Unicode Block Browser

Browse Unicode 15 blocks, search code points by name, block or hex value.

Interactive Unicode block explorer. Pick a named block to see every code point with rendered glyph, U+ notation, decimal value and HTML numeric entity, or jump to any single character by hex.

What is a Unicode block?

A Unicode block is a contiguous, named range of code points reserved for a related set of characters, such as Basic Latin, Cyrillic or Emoticons. Blocks group characters by script or purpose and never overlap.
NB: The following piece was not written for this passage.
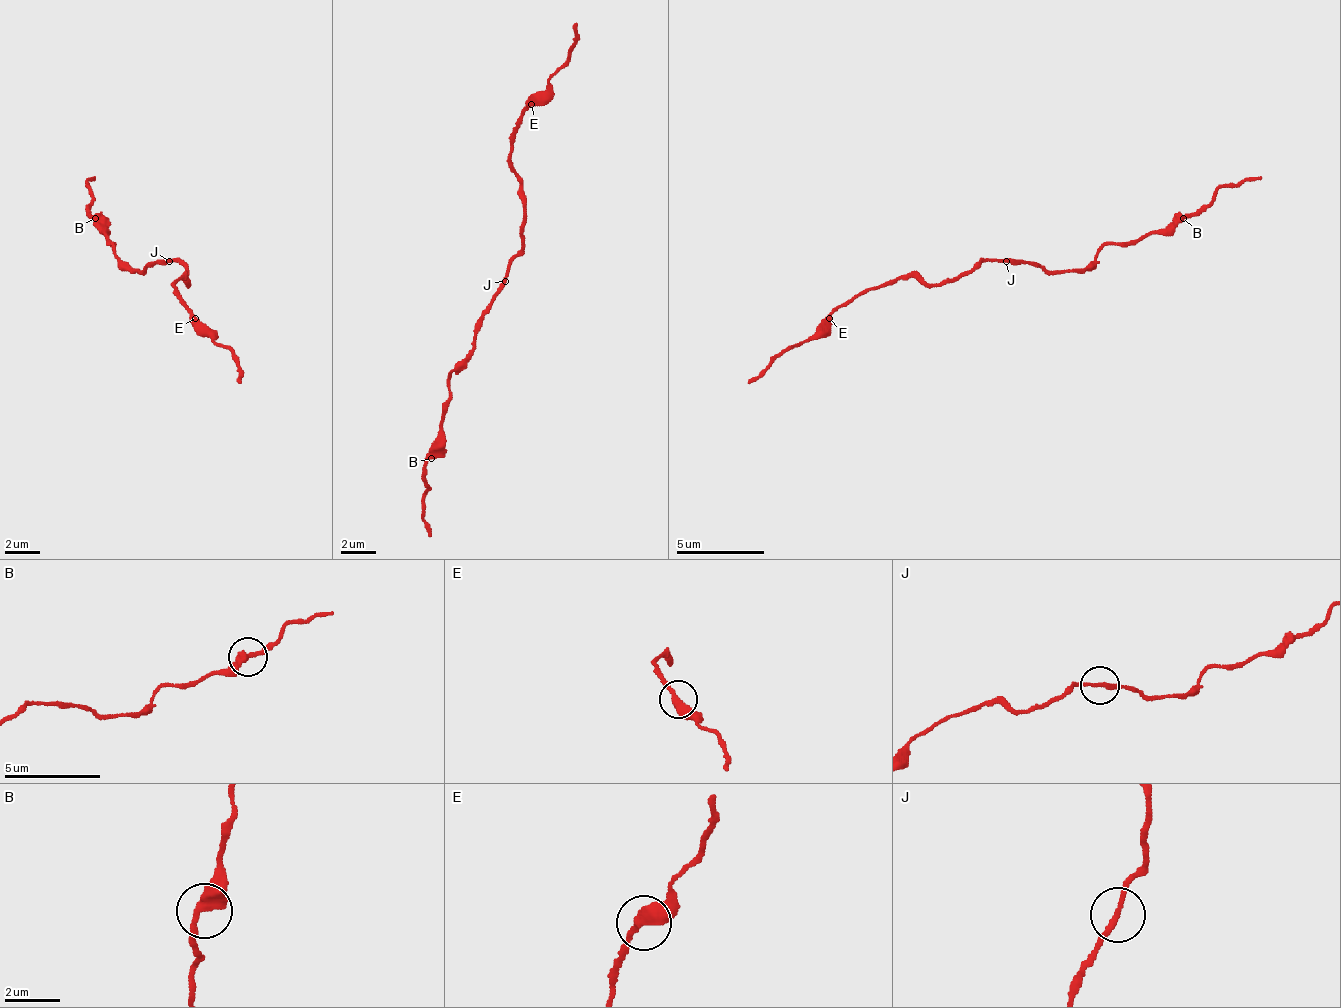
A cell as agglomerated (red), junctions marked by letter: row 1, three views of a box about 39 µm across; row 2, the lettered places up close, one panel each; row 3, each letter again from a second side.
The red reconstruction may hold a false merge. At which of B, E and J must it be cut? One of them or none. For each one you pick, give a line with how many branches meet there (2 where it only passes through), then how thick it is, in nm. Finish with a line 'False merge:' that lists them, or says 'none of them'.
False merge: none of them

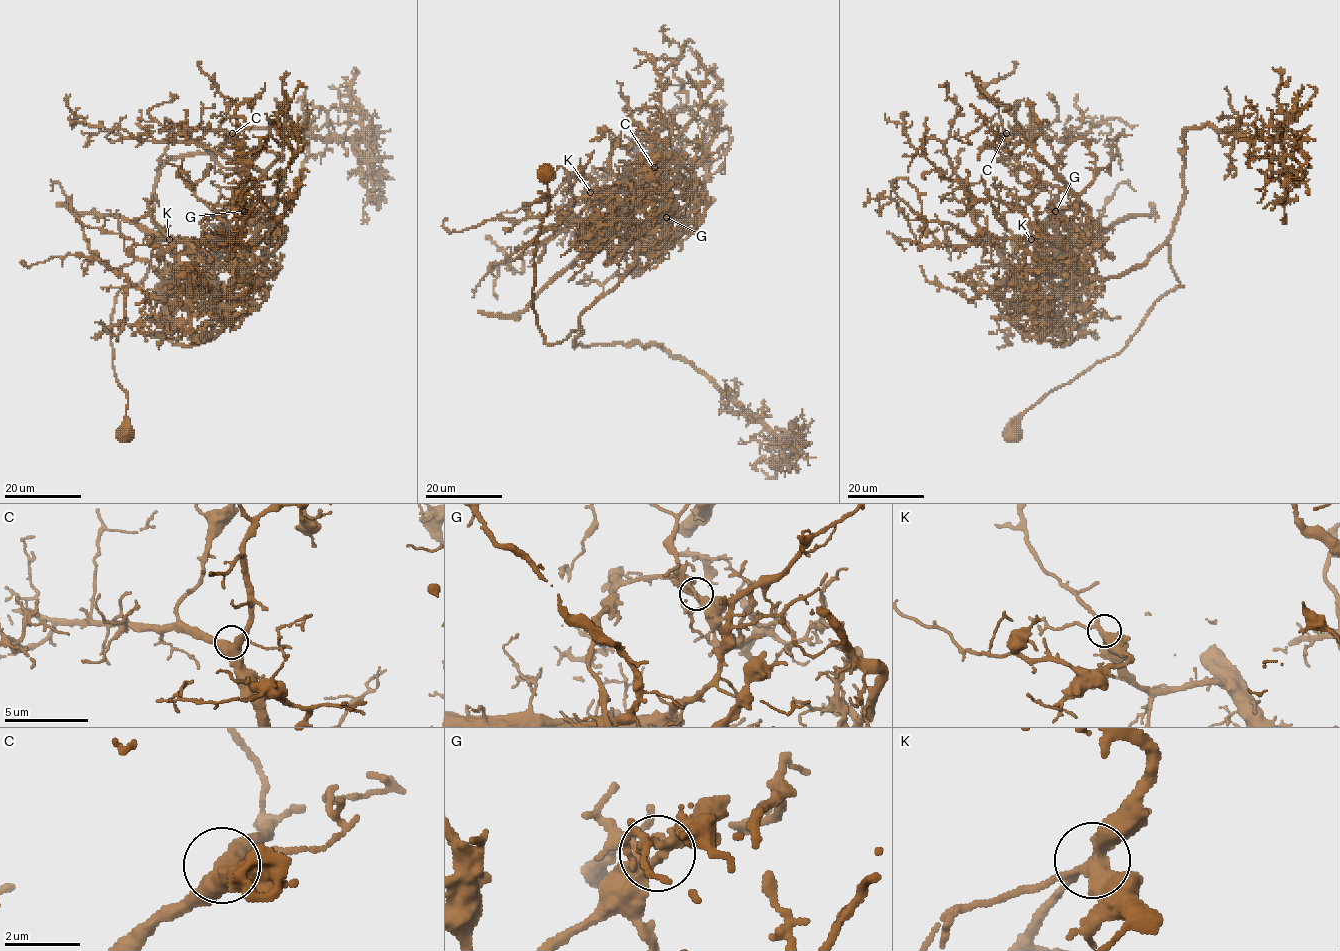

Explore the Unicode character space

Unicode assigns every character a unique number called a code point, written in hexadecimal with a U+ prefix. Code points are organised into named blocks like Basic Latin, Greek, Currency Symbols and Emoticons. This browser lets you scan a whole block as a grid of glyphs, or jump straight to a single code point by its hex value to read its decimal number, HTML entity and owning block.

How it works

When you pick a block, the tool iterates from its start code point to its end and renders each one with String.fromCodePoint(cp). The U+ label is produced by converting the code point to base 16 and zero-padding to four digits. The hex search parses your input after stripping an optional U+ or 0x prefix, then finds which block contains it by checking each block’s inclusive start and end boundaries. The HTML entity shown is the numeric form &#decimal;, which is universally supported.

Notes and examples

  • The euro sign is U+20AC, decimal 8364, entity €, in the Currency Symbols block.
  • Emoji such as the grinning face U+1F600 live in supplementary planes above U+FFFF and are stored internally as surrogate pairs.
  • Surrogate code points U+D800-U+DFFF are reserved for that pairing mechanism and are never valid characters on their own, so they are skipped.
  • Glyph rendering depends entirely on the fonts installed on your device; the numbers and entities are always accurate even when a box appears.